[Opening RECORDS FOR THIS TASK section]

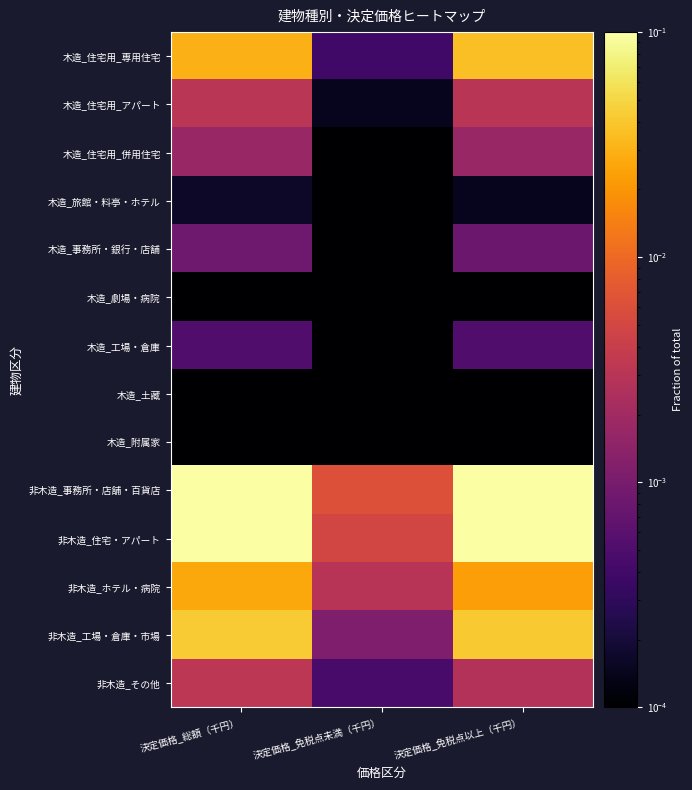

Count the number of categories in the chart.

3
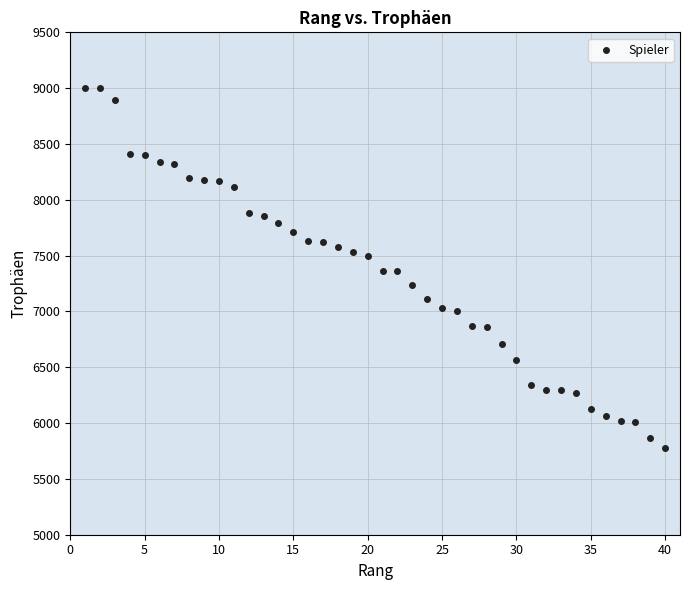

What is the range of X values (max minus min)?

39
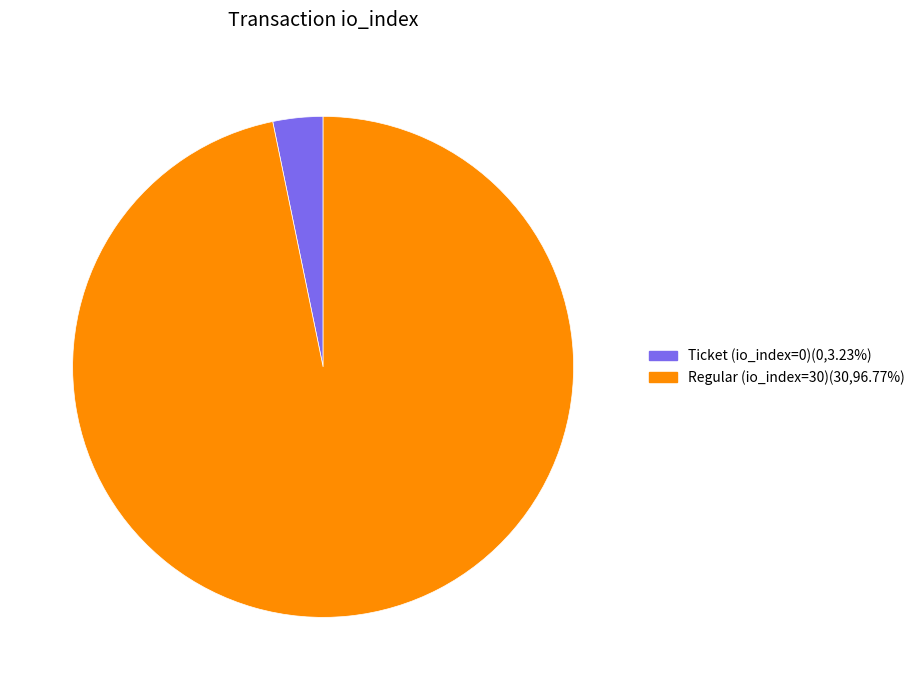

Which category accounts for the majority?

Regular (io_index=30)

[Closing RECORDS FOR THIS TASK section]

= TASK BRIEF =
Express every line of the items above as a JSON list of strings, one string per line. Leave out blank lines and the pictures.

= EXERCISE ANSWER =
[
  "Count the number of categories in the chart.",
  "3",
  "What is the range of X values (max minus min)?",
  "39",
  "Which category accounts for the majority?",
  "Regular (io_index=30)"
]